The task:
Take the material below and output exactly the run of lines from the one containing "Table 8. MLR model data characteristics *." down to the one containing "Fig. 3 Oxidation", with both included.

***** Records for processing

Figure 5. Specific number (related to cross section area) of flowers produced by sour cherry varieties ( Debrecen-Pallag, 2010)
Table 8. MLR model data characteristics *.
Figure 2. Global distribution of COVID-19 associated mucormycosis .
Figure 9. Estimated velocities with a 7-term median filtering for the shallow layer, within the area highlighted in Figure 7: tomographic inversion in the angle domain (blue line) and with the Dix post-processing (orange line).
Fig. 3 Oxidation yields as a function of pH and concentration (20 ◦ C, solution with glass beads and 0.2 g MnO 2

**********
***** Records for processing

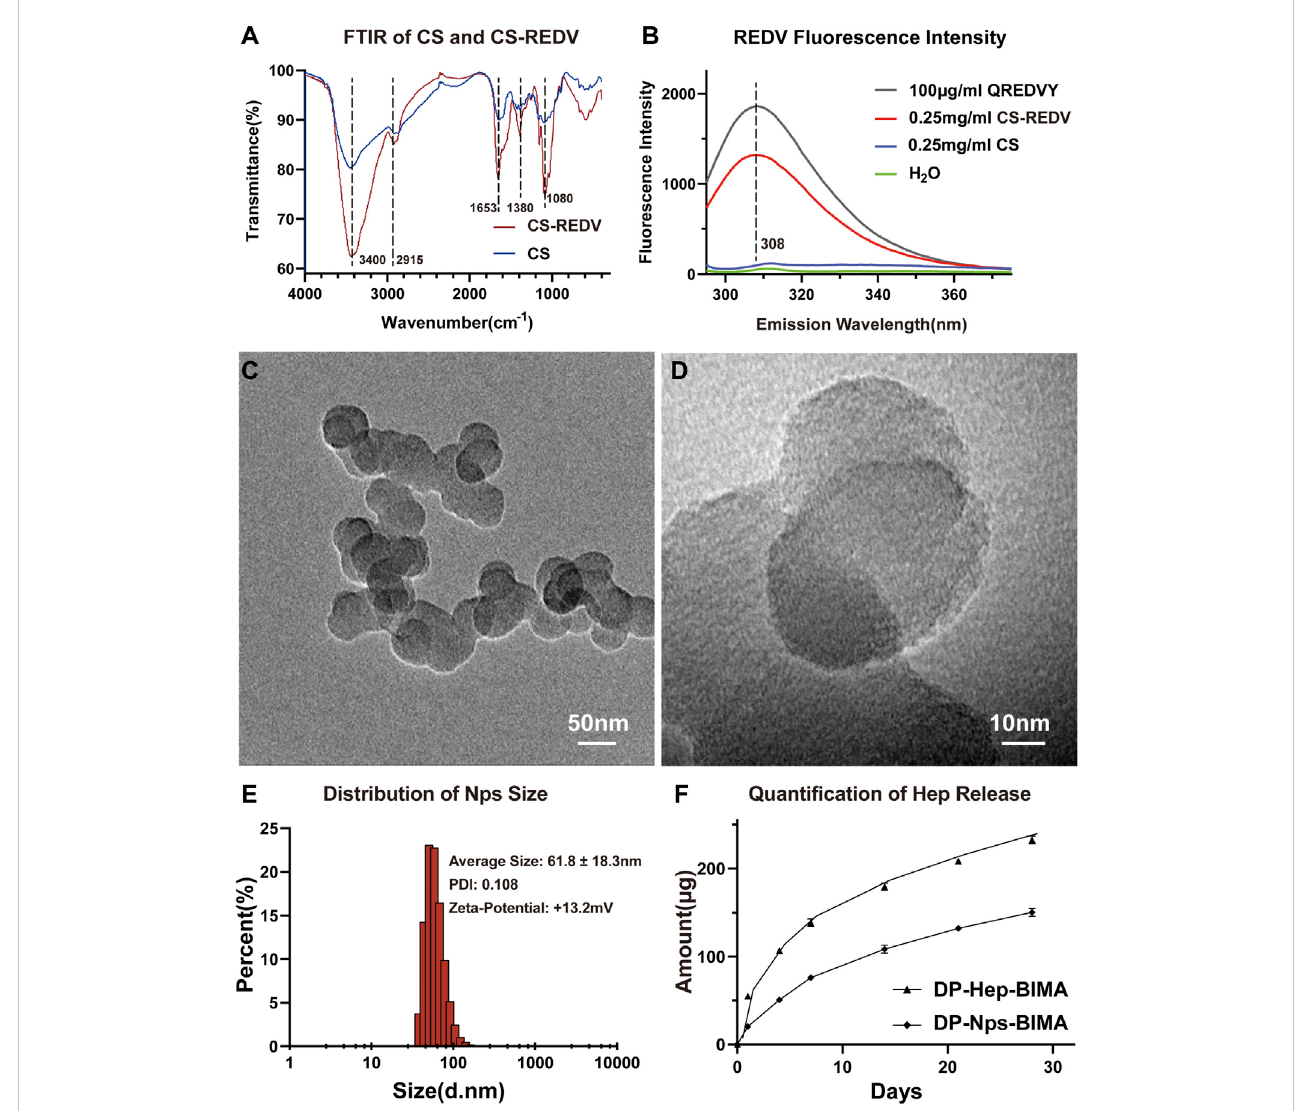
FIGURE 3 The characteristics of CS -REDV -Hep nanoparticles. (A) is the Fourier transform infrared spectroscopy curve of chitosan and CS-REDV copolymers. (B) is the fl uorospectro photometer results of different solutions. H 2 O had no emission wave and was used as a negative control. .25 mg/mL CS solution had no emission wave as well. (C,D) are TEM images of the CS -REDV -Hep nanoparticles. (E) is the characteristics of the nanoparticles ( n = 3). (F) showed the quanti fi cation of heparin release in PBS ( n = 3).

**********

Answer to this problem:
Table 8. MLR model data characteristics *.
Figure 2. Global distribution of COVID-19 associated mucormycosis .
Figure 9. Estimated velocities with a 7-term median filtering for the shallow layer, within the area highlighted in Figure 7: tomographic inversion in the angle domain (blue line) and with the Dix post-processing (orange line).
Fig. 3 Oxidation yields as a function of pH and concentration (20 ◦ C, solution with glass beads and 0.2 g MnO 2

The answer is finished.